Daniel F. Klessig, associate director of Rutgers University's Waksman Institute, has been named president of the Boyce Thompson Institute (BTI) for Plant Research Inc., located on the campus of Cornell University, effective Sept. 1, 2000.

Klessig succeeds Charles J. Arntzen, who will take a year's leave to do research at the Maricopa Research Station at Arizona State University and then will return to BTI as emeritus president and project leader.

Klessig's area of research is how plants protect themselves against microbial pathogens, which he studies using the tools of plant genetics and molecular and cellular biology. He has been a professor and an associate director at the Waksman Institute since 1985. Previously he was assistant professor (1980-1983) and associate professor (1983-1985) in the Department of Cellular, Viral and Molecular Biology at the University of Utah. From 1979 to 1980 he was a staff scientist at Cold Spring Harbor Laboratory, Cold Spring Harbor, N.Y.

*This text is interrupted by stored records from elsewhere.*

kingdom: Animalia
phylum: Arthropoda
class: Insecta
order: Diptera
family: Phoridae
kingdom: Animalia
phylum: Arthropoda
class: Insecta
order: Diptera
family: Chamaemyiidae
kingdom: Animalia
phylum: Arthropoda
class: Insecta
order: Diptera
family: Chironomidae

Klessig earned his bachelor's degree in biochemistry from the University of Wisconsin at Madison in 1971. As a Marshall Scholar, he earned a B.Sc. (Hons.) in molecular biology from the University of Edinburgh in 1973. He earned his doctorate in biochemistry and molecular biology from Harvard University in 1978 under the direction of Ray Gesteland and James D. Watson, who won the Nobel Prize in 1962 for his co-discovery of the structure of DNA. Klessig has been a Searle scholar (1982-1985) and a McKnight scholar (1983-1986).

Last year, BTI celebrated the 75th anniversary of its founding and the 25th anniversary of its affiliation with Cornell and subsequent relocation to the Cornell campus in Ithaca from its original location in Yonkers, N.Y.

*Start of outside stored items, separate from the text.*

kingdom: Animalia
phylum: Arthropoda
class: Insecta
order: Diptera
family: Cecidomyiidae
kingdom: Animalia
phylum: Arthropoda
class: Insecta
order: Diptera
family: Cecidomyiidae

BTI was the product of international politics and a singular determination and vision. In 1917, after the overthrow of the Russian monarchy, mining magnate William Boyce Thompson visited Russia as a member of an American Red Cross delegation. He quickly urged President Woodrow Wilson to provide food aid to the provisional government, but his request was denied. After the government fell to the Bolsheviks, Thompson became convinced that agriculture, food supply and social justice were inherently linked.

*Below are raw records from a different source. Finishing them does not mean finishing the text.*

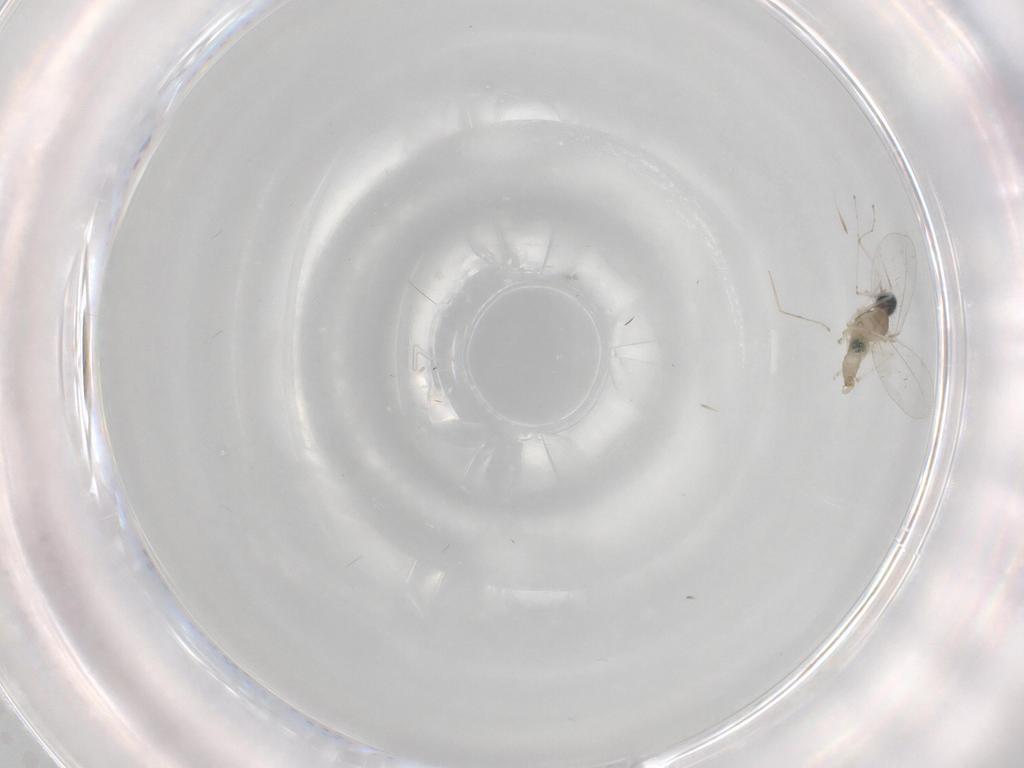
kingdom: Animalia
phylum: Arthropoda
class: Insecta
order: Diptera
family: Cecidomyiidae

Thompson wrote, "Any principles that you can establish for plants will help you to understand man in health and in disease. So by helping man study plants, I may perhaps be able to contribute something to the future of mankind."

With a $10 million endowment of his own money, Thompson formed the institute, which officially opened Sept. 24, 1924. He urged BTI scientists to study "why and how plants grow, why they languish or thrive, how their diseases may be conquered, how their development may be stimulated by the regulation of the elements which contribute to their life." Without such research, he said, farmers would struggle to feed the skyrocketing world population in the 20th century.

Today BTI employs about 140 researchers, including 21 senior scientists , many of them holding adjunct professor positions at Cornell. BTI has an endowment of about $76 million and receives about $2.8 million from federal agencies. Additionally, BTI receives about $1.5 million a year from nongovernmental and not-for-profit organizations and about $1.2 million from industry.

In BTI's laboratories plant researchers continue to live up to Thompson's vision by contributing to the green revolution that now feeds millions of people worldwide. The researchers focus on anti-cancer compounds in plants, on nutritionally rich foods and on vaccines incorporated into plants, such as bananas and potatoes. Researchers also are involved with environmental conservation, forest biology, plant genomics, plant nutrition and disease and pest resistance.